# EXTRACTED TEXT
= Beginning of Section =
Section 36 also requires the FDIC, in consultation with the other
federal banking agencies, to designate laws and regulations concerning
safety and soundness. This section requires the institution's
independent public accountant to perform procedures agreed upon by the
Corporation to determine an institution's compliance with these
designated laws and regulations. The ``Designated Laws'' selected by
the Corporation are the federal laws and regulations concerning loans
to insiders and the federal and state laws and regulations concerning
dividend restrictions.
In June 1993, the FDIC published 12 CFR part 363 (58 FR 31332, June
2, 1993) to implement the provisions of section 36 of the FDI Act.
Under part 363, the requirements of section 36 apply to each insured
depository institution with $500 million or more in total assets at the
beginning of any fiscal year that begins after December 31, 1992.
Section 314 of RCDRIA amends sections 36(i) and 36(g)(2) of the FDI
Act (12 U.S.C. 1831m (i) and (g)(2)). The purpose of section 314(a) is
to provide relief from certain duplicative reporting under section 36
of the FDI Act for sound, well managed insured depository institutions
with over $9 billion in total assets which are subsidiaries of
multibank holding companies. Section 314(b) requires the Corporation to
notify a large insured depository institution in writing if it decides
to require a review by an independent public accountant of such
institution's quarterly financial reports. In addition, the federal
regulations concerning loans to insiders (Federal Reserve Regulation O,
12 CFR part 215), which are included in one of the Designated Laws,
were amended during 1994.
The FDIC proposes certain amendments to 12 CFR Part 363, which
conform Part 363 to the amended statute. The FDIC also proposes several
minor, technical amendments to the guidelines and interpretations
(Guidelines), published as Appendix A to part 363, concerning
compliance with certain provisions of section 36.
In addition, a year's experience with Part 363 indicates that a
clarification of certain of the specific procedures in Schedule A to
Appendix A of the Guidelines would make them more efficient and less
burdensome. The FDIC therefore proposes to amend Schedule A to Appendix
A--Agreed Upon Procedures for Determining Compliance with Designated
Laws, to reflect the recent amendments to the federal regulations
concerning loans to insiders (12 CFR Part 215), improve the format of
the procedures, streamline the specific procedures, and eliminate
ambiguities. The proposed amendments reflect the experience of the
Corporation, institutions, and accountants dealing with the existing
procedures during the past year.
Section 36(g)(2) of the FDI Act authorizes the FDIC to require
independent public accountants for ``large institutions'' to review
such institutions' quarterly financial reports. This provision is
amended by Section 314(b) of RCDRIA to add section 36(g)(3) which
requires the Corporation to notify a large insured depository
institution in writing if it decides to require a review of its
quarterly financial reports by an independent public accountant. When
the FDIC adopted Part 363, it elected not to exercise its authority in
this area for reasons of cost and limited expected benefits, preferring
instead to request such reviews on a case-by-case basis. The FDIC has
not changed its opinion. Should the FDIC decide to request an
independent public accountant's review of the quarterly financial
statements of a large insured depository institution, it will make the
request in writing.
= End of Section =
Dataset entries
= Beginning of Section =
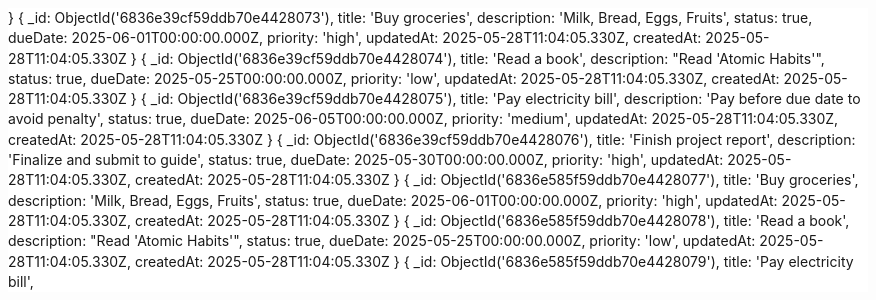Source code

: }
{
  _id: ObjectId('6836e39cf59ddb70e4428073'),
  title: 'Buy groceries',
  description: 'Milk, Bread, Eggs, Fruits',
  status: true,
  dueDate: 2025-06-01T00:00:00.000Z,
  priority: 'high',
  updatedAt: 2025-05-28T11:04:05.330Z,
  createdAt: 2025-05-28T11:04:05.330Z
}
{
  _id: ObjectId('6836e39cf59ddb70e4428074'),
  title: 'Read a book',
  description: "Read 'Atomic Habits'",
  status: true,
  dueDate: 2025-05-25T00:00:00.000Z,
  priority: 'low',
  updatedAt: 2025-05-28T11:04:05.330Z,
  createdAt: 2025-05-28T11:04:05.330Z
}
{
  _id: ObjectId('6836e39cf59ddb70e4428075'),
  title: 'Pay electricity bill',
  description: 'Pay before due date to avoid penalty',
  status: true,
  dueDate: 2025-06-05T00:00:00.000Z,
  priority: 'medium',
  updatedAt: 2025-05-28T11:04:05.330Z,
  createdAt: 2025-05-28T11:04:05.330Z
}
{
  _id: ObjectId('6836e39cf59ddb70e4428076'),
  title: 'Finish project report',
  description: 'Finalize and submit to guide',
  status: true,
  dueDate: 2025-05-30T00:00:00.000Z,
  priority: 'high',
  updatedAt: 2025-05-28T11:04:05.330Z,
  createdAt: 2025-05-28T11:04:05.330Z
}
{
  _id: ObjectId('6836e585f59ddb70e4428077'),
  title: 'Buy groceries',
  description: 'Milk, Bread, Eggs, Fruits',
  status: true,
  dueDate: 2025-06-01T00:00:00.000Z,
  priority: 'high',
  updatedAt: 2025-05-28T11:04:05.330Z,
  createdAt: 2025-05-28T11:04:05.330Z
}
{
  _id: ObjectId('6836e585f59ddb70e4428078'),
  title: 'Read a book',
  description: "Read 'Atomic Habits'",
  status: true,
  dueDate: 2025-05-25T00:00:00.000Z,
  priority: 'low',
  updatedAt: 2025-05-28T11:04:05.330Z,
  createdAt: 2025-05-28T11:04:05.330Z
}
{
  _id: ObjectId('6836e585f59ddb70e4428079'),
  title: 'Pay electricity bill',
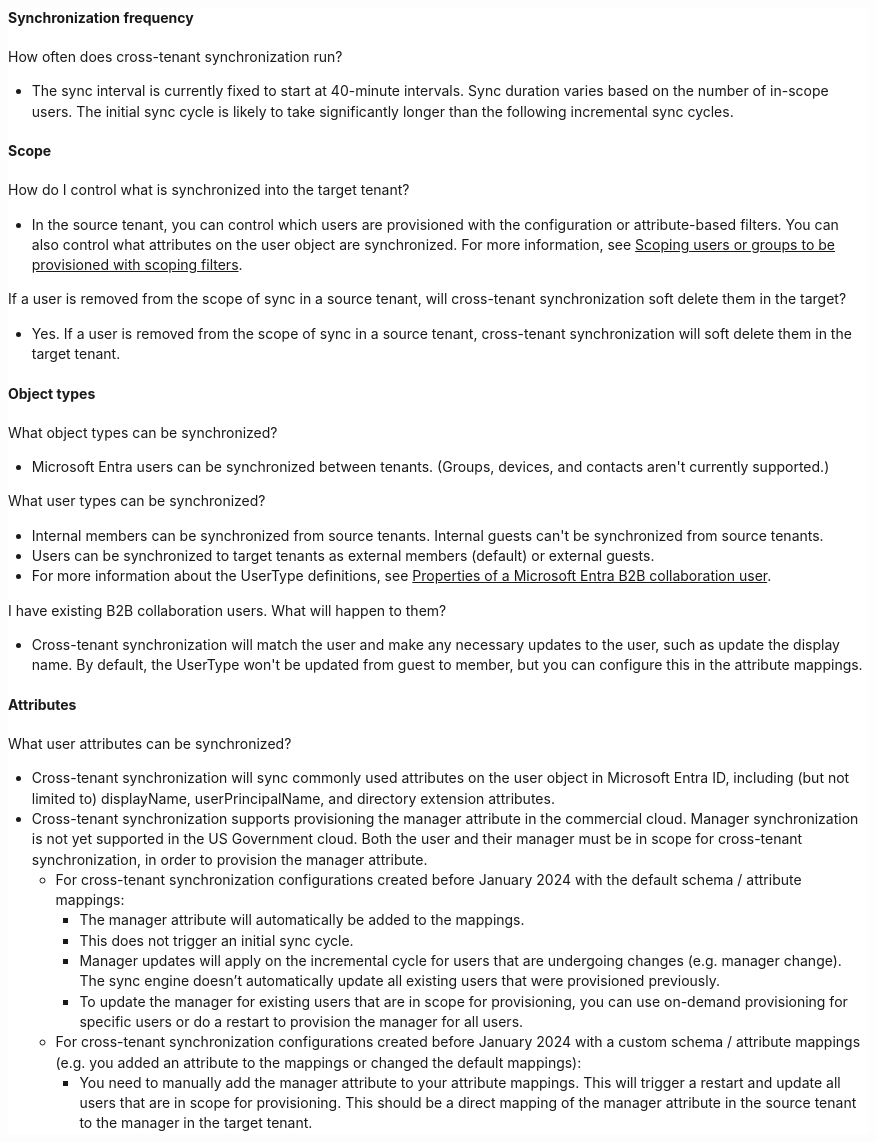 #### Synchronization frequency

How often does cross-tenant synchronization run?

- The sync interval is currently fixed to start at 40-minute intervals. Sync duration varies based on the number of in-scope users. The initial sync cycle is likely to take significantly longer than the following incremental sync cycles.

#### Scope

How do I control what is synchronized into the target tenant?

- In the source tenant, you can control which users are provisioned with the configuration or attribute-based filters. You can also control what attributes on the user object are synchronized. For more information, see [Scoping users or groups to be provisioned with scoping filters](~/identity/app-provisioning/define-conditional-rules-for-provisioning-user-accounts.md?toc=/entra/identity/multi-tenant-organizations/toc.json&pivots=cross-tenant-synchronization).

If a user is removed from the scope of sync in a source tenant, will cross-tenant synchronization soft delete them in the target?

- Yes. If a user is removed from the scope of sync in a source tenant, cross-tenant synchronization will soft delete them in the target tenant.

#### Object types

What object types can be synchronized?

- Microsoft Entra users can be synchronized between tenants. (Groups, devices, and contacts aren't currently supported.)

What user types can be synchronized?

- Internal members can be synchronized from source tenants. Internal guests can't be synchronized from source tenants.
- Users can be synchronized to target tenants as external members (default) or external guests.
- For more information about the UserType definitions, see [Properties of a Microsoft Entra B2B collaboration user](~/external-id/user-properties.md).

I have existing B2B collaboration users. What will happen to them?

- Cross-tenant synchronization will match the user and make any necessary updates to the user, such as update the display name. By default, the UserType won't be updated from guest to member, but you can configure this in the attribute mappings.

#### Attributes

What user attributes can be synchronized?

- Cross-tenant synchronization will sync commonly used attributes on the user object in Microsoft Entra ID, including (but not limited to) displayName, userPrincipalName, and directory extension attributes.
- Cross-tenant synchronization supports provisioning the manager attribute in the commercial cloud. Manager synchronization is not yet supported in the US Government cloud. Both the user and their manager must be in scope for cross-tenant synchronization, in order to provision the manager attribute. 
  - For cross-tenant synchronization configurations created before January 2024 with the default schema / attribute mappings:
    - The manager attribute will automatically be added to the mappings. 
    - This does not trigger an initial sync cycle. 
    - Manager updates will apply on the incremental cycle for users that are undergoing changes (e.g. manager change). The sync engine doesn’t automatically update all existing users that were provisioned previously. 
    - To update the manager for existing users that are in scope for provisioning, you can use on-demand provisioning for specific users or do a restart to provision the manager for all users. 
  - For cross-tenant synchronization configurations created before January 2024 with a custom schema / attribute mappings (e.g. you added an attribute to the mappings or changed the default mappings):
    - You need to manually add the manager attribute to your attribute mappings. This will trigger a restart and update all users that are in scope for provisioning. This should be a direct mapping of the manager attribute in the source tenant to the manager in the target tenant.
= End of Section =
# WHAT IS REQUIRED
According to the text on FDIC Part 363, what size of insured depository institution is subject to the requirements of section 36? None of the items are needed here.

# EXERCISE OUTPUT
Each insured depository institution with $500 million or more in total assets at the beginning of any fiscal year that begins after December 31, 1992.